I wrote an application (Springboot + Data JPA + Data Rest) that keeps throwing OutOfMemoryException at me when the application loads. I can skip that code that runs on application start but then the exception may happen later down the road. It's probably best to show you what happens on application start because it's actually super simple and should not cause any problems imho:
@SpringBootApplication
@EnableAsync
@EnableJpaAuditing
public class ScraperApplication {
public static void main(String[] args) {
SpringApplication.run(ScraperApplication.class, args);
}
}
@Component
@RequiredArgsConstructor(onConstructor = @__(@Autowired))
public class DefaultDataLoader {
private final @NonNull LuceneService luceneService;
@Transactional
@EventListener(ApplicationReadyEvent.class)
public void load() {
luceneService.reindexData();
}
}
@Service
@RequiredArgsConstructor(onConstructor = @__(@Autowired))
public class LuceneService {
private static final Log LOG = LogFactory.getLog(LuceneService.class);
private final @NonNull TrainingRepo trainingRepo;
private final @NonNull EntityManager entityManager;
public void reindexData() {
LOG.info("Reindexing triggered");
FullTextEntityManager fullTextEntityManager = Search.getFullTextEntityManager(entityManager);
fullTextEntityManager.purgeAll(Training.class);
LOG.info("Index purged");
int page = 0;
int size = 100;
boolean morePages = true;
Page<Training> pageData;
while (morePages) {
pageData = trainingRepo.findAll(PageRequest.of(page, size));
LOG.info("Loading page " + (page + 1) + "/" + pageData.getTotalPages());
pageData.getContent().stream().forEach(t -> fullTextEntityManager.index(t));
fullTextEntityManager.flushToIndexes(); // flush regularly to keep memory footprint low
morePages = pageData.getTotalPages() > ++page;
}
fullTextEntityManager.flushToIndexes();
LOG.info("Index flushed");
}
}
You can see what I am doing is clear out the index, read all Trainings from the TrainingRepo in a paged way (100 at a time) and write them into the index. Not much going on actually. A few minutes after the "Index purged" message I get this - and only this:
java.lang.OutOfMemoryError: Java heap space
In the logs I get to see "Index purged" but never see any "Loading page ..." message, so it must be stuck on the findAll() call.

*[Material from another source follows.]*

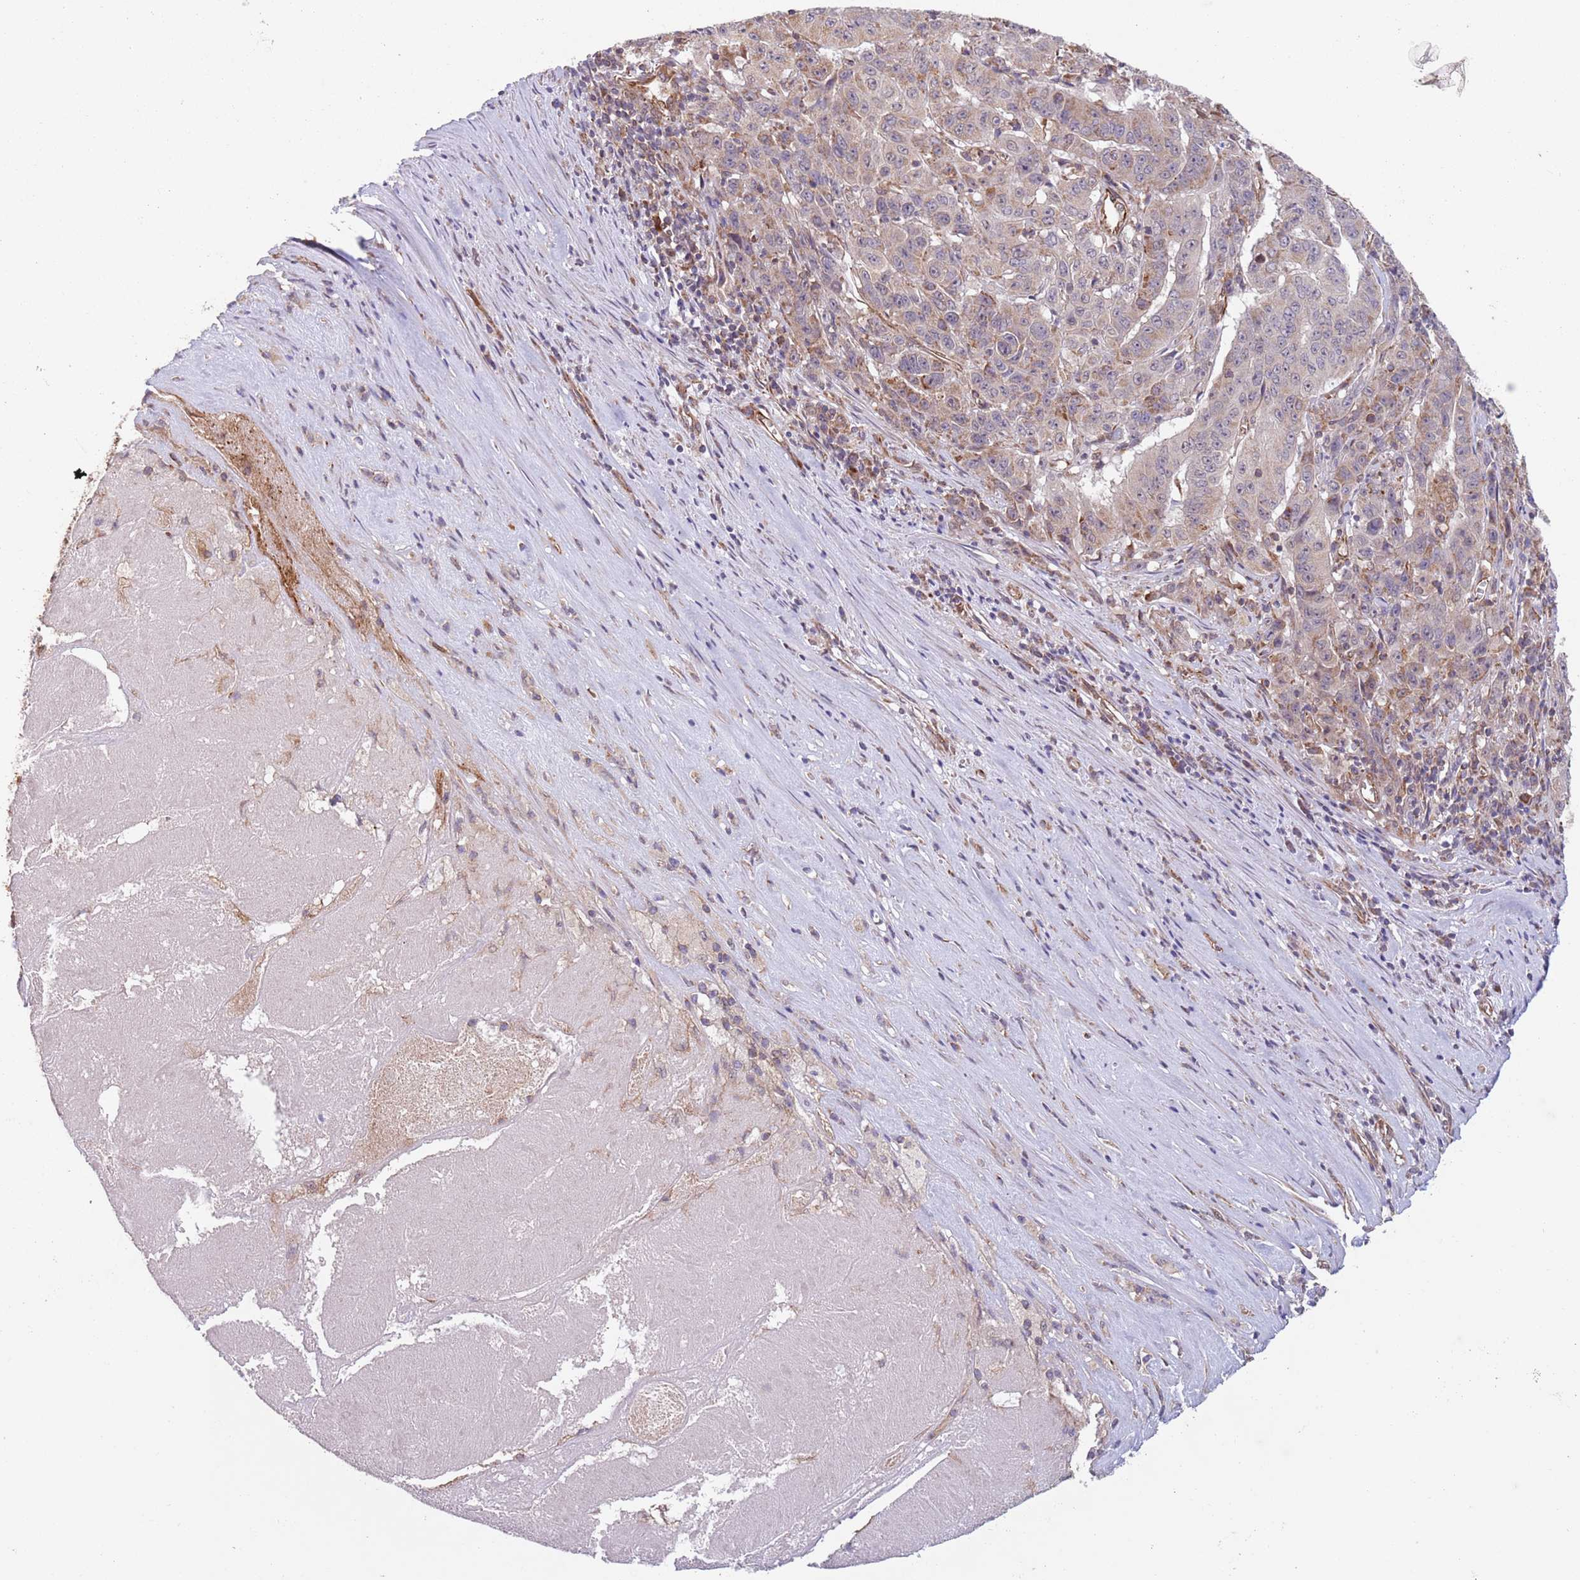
{"staining": {"intensity": "weak", "quantity": "<25%", "location": "cytoplasmic/membranous"}, "tissue": "pancreatic cancer", "cell_type": "Tumor cells", "image_type": "cancer", "snomed": [{"axis": "morphology", "description": "Adenocarcinoma, NOS"}, {"axis": "topography", "description": "Pancreas"}], "caption": "This is an IHC image of pancreatic cancer. There is no staining in tumor cells.", "gene": "CHD9", "patient": {"sex": "male", "age": 63}}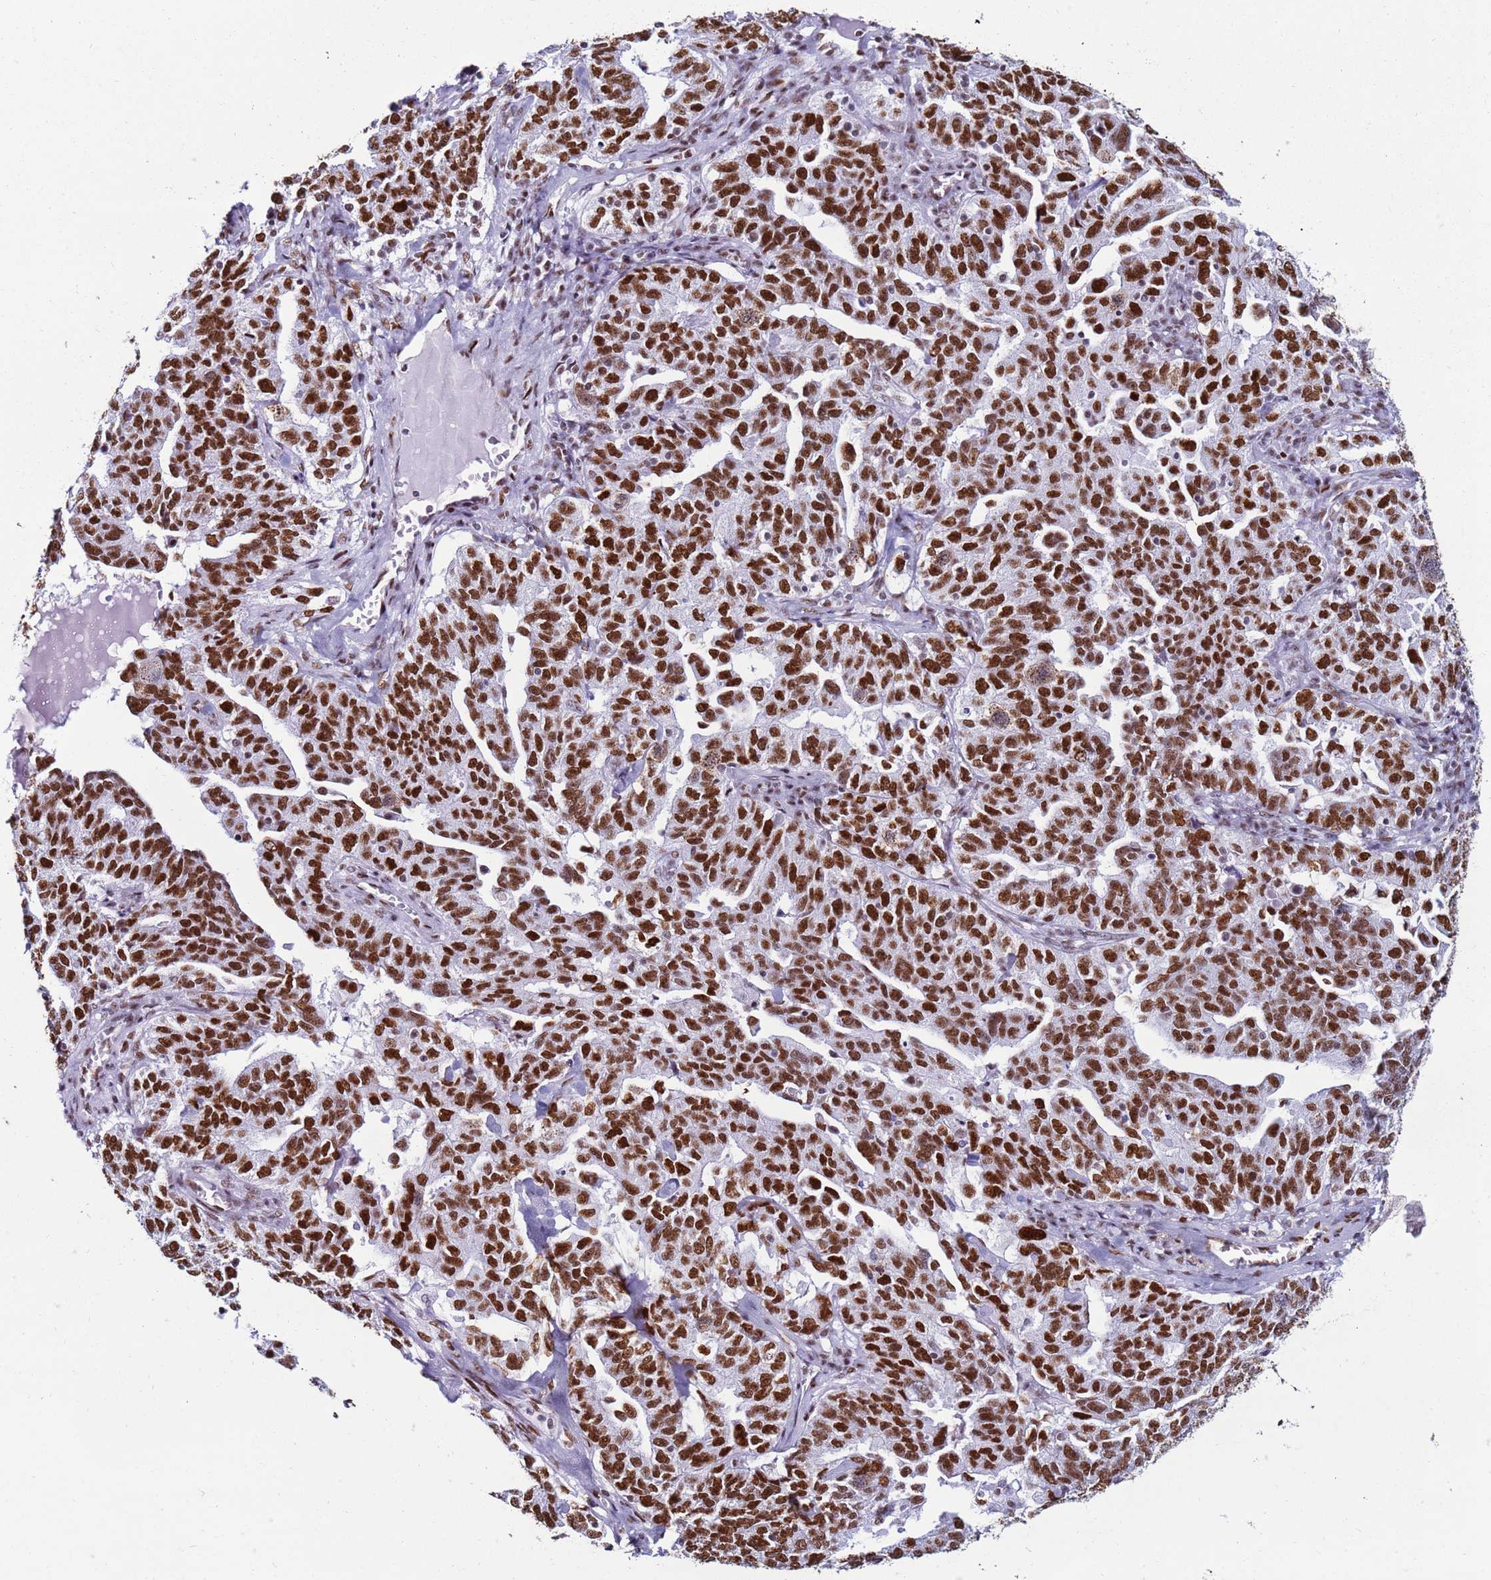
{"staining": {"intensity": "strong", "quantity": ">75%", "location": "nuclear"}, "tissue": "ovarian cancer", "cell_type": "Tumor cells", "image_type": "cancer", "snomed": [{"axis": "morphology", "description": "Carcinoma, endometroid"}, {"axis": "topography", "description": "Ovary"}], "caption": "Strong nuclear expression for a protein is present in about >75% of tumor cells of ovarian cancer (endometroid carcinoma) using IHC.", "gene": "KPNA4", "patient": {"sex": "female", "age": 62}}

I had the JVM write a heap dump and loaded it into Eclipse Memory Analyzer and got a full stack trace: https://gist.github.com/mathias-ewald/2fddb9762427374bb04d332bd0b6b499
I also looked around the report a bit, but I need help interpreting this information which is why I attached some screenshots from Eclipse Memory Analyzer.
EDIT:
I just enabled "show-sql" and saw this before everything hung:
Hibernate: select training0_.id as id1_9_, training0_.created_date as created_2_9_, training0_.description as descript3_9_, training0_.duration_days as duration4_9_, training0_.execution_id as executi14_9_, training0_.level as level5_9_, training0_.modified_date as modified6_9_, training0_.name as name7_9_, training0_.price as price8_9_, training0_.product as product9_9_, training0_.quality as quality10_9_, training0_.raw as raw11_9_, training0_.url as url12_9_, training0_.vendor as vendor13_9_ from training training0_ where not (exists (select 1 from training training1_ where training0_.url=training1_.url and training0_.created_date<training1_.created_date)) limit ?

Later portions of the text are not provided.